If you save with com.aspose.words.SaveFormat.TEXT, then the output file is in UTF-8, but includes a Unicode BOM.

It shouldn't, as UTF-8 only has one byte order.

I've had to write code to remove this, but it would be great if this could be fixed, or made optional, in a future version.

Thanks,

Ben

awais.hafeez · December 9, 2014, 12:01am

Hi Ben,

Thanks for your inquiry. Could you please attach your 1) input Word document, 2) output text file and 3) source code you're using to generate this text file here for testing? We will investigate the issue on our end and provide you more information.

Best regards,

ben.summers · December 9, 2014, 9:16am

Please find document attached. My code is:

Document doc = new Document(this.inputPathname);

TxtSaveOptions options = new TxtSaveOptions();

options.setSaveFormat(com.aspose.words.SaveFormat.TEXT);

options.setEncoding(java.nio.charset.Charset.forName("UTF-8"));

options.setExportHeadersFooters(false);

options.setParagraphBreak("\n\n");

options.setPreserveTableLayout(false);

options.setPrettyFormat(true);

doc.save(output, options);

Thanks for looking into this.

Ben

awais.hafeez · December 10, 2014, 1:21am

Hi Ben,

Thanks for your inquiry. After an initial test with Aspose.Words for Java 14.11.0, I was unable to reproduce this issue on my side (please see attached out-awjava-14.11.0.txt). I would suggest you please upgrade to the latest version of Aspose.Words. You can download it from the following link. I hope, this helps.

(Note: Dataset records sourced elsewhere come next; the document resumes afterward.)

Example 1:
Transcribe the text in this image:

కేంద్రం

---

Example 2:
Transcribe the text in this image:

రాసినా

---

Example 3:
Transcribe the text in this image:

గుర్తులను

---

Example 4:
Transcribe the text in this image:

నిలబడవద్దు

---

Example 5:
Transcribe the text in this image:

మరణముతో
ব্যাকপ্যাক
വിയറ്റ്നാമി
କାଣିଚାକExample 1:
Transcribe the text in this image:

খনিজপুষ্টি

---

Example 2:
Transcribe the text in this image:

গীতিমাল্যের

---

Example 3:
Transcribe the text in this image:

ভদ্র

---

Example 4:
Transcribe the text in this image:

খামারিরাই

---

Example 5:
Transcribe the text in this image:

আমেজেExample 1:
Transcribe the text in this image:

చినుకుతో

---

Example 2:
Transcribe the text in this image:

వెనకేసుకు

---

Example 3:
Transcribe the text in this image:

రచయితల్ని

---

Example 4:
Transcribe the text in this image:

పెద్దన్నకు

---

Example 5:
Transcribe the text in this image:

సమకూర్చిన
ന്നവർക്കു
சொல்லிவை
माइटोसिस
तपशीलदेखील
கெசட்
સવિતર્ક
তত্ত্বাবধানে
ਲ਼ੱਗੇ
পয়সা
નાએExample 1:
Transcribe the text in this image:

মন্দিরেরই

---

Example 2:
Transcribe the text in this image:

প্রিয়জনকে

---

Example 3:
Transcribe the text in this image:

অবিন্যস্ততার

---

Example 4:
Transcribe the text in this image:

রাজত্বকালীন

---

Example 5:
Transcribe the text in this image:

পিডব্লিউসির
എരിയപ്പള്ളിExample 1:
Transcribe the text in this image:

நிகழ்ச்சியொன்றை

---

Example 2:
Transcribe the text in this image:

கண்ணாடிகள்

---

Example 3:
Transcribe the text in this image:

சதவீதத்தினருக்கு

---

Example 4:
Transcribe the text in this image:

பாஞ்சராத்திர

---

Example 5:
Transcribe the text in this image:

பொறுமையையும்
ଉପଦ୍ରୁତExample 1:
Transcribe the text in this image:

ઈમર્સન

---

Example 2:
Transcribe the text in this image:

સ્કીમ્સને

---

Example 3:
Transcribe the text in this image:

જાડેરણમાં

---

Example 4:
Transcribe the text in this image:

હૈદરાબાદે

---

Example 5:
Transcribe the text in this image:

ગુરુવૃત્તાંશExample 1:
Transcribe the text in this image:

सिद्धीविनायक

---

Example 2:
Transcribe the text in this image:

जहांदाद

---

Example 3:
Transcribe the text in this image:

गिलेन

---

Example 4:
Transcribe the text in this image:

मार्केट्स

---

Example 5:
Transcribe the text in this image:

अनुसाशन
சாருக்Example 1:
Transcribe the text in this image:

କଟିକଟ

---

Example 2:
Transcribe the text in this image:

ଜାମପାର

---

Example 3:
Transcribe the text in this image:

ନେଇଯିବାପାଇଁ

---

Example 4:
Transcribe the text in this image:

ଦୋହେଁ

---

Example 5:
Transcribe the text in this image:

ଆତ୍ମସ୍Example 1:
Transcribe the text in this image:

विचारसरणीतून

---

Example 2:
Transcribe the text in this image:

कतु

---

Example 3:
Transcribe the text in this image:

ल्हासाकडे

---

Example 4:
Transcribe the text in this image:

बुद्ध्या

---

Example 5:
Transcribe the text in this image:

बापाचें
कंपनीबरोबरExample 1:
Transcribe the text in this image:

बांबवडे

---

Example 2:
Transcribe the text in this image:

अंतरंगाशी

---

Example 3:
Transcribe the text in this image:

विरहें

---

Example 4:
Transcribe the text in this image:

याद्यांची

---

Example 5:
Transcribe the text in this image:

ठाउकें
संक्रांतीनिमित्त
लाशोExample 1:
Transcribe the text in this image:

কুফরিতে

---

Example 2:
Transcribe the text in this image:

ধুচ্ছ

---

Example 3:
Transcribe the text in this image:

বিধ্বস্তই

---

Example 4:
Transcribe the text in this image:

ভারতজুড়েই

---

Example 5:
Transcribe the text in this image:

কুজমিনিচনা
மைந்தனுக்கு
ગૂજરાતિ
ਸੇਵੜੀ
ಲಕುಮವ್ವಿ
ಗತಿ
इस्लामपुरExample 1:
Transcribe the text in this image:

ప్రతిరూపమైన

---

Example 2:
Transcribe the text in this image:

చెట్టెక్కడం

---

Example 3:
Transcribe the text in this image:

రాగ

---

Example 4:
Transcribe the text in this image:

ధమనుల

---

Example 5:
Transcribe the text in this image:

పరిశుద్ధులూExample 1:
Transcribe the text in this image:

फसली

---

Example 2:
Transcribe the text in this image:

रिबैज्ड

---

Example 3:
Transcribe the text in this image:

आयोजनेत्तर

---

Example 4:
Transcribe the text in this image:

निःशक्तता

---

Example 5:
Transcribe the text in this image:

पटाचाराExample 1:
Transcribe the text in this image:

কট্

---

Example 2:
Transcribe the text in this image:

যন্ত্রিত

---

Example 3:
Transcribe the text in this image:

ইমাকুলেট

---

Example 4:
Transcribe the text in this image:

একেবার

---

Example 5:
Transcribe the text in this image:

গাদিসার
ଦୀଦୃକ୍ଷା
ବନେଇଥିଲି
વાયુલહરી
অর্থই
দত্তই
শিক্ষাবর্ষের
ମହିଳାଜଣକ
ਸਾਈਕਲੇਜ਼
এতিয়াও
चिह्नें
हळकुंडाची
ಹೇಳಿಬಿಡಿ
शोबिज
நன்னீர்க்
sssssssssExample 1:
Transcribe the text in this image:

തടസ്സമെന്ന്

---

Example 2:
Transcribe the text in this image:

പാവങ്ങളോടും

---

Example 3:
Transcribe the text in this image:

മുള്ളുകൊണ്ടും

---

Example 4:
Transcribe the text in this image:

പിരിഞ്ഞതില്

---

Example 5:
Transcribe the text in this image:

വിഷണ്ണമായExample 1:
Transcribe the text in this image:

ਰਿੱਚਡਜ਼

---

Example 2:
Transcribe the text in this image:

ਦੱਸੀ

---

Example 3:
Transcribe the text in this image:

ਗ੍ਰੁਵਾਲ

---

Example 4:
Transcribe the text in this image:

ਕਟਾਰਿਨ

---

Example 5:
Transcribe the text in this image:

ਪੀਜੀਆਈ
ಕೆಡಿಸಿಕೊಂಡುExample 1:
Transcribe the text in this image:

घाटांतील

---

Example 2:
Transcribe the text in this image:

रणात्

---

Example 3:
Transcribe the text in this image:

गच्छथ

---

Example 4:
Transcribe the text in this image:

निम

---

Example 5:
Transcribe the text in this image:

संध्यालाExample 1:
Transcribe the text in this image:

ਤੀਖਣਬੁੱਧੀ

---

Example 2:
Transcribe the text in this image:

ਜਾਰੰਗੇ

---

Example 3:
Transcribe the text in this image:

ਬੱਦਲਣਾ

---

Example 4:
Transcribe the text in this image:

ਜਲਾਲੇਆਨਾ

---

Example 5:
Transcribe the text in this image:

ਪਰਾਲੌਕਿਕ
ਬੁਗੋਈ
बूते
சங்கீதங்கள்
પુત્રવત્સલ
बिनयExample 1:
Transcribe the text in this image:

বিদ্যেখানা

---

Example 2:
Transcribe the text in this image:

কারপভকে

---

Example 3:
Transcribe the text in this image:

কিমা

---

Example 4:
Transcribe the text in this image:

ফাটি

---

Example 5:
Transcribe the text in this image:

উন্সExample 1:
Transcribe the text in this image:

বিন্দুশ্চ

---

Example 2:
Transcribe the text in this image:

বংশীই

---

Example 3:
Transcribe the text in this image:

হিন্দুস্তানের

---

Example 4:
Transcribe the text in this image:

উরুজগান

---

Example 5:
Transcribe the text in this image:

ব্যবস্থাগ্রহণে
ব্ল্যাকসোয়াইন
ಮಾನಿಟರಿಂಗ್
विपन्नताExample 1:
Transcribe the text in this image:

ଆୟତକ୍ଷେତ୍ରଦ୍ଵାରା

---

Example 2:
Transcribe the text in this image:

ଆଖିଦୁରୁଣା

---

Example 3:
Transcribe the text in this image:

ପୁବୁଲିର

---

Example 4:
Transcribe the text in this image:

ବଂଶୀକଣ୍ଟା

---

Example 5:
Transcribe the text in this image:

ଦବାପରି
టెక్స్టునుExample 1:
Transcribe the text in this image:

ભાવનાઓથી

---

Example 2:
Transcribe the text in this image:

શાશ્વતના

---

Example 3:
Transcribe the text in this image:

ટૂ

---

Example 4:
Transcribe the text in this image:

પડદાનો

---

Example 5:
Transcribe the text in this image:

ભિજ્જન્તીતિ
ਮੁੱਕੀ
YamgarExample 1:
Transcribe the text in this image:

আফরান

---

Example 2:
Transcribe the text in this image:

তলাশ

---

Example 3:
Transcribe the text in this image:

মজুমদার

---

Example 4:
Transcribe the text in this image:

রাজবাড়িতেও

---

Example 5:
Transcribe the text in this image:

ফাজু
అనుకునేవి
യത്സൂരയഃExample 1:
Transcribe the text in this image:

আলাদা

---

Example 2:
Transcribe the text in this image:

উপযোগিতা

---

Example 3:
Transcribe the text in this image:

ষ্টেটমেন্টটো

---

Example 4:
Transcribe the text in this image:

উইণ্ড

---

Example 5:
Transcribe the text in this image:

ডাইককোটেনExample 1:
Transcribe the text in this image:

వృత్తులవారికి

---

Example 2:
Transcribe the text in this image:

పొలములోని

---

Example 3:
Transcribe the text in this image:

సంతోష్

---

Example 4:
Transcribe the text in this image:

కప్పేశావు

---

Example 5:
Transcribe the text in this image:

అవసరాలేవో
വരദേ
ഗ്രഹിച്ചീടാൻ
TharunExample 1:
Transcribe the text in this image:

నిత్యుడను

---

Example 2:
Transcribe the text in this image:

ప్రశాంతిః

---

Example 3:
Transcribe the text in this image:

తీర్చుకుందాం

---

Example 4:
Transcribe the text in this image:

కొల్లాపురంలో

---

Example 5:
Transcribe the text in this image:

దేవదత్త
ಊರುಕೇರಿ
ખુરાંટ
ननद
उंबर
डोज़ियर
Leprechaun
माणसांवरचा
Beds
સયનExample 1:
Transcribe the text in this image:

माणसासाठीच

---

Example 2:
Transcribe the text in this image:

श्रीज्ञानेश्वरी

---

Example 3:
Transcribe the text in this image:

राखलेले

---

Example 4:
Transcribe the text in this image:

http://www.aspose.com/community/files/72/java-components/aspose.words-for-java/default.aspx

Best regards,

ben.summers · December 10, 2014, 3:02am

Your exported file demonstrates the problem!

Here's a hex dump of the first 16 bytes of out-awjava-14.11.0.txt

0000: EF BB BF 58 30 59 20 58 31 59 20 58 32 59 0A 0A ...X0Y X1Y X2Y..

The file starts 0xEF,0xBB,0xBF, which is a UTF-8 encoded Unicode BOM.

http://en.wikipedia.org/wiki/Byte_order_mark#UTF-8

UTF-8 files shouldn't include BOMs, as they make no sense, and just confuse consuming software.

Ben

awais.hafeez · December 10, 2014, 11:41pm

Hi Ben,

Thanks for the additional information. I have logged this problem in our issue tracking system as WORDSNET-11155. We will further look into the details of this problem and keep you updated on the status of correction. We apologize for your inconvenience.

Best regards,

AndyNorris · June 4, 2015, 11:43am

I think this answers my problem here Problems with Word Docx ContentType - Free Support Forum - aspose.com

awais.hafeez · June 5, 2015, 6:20am

Hi Andy,

Thanks for your inquiry. It is great you were able to find what you were looking for. Please let us know any time you have any further queries.

Best regards,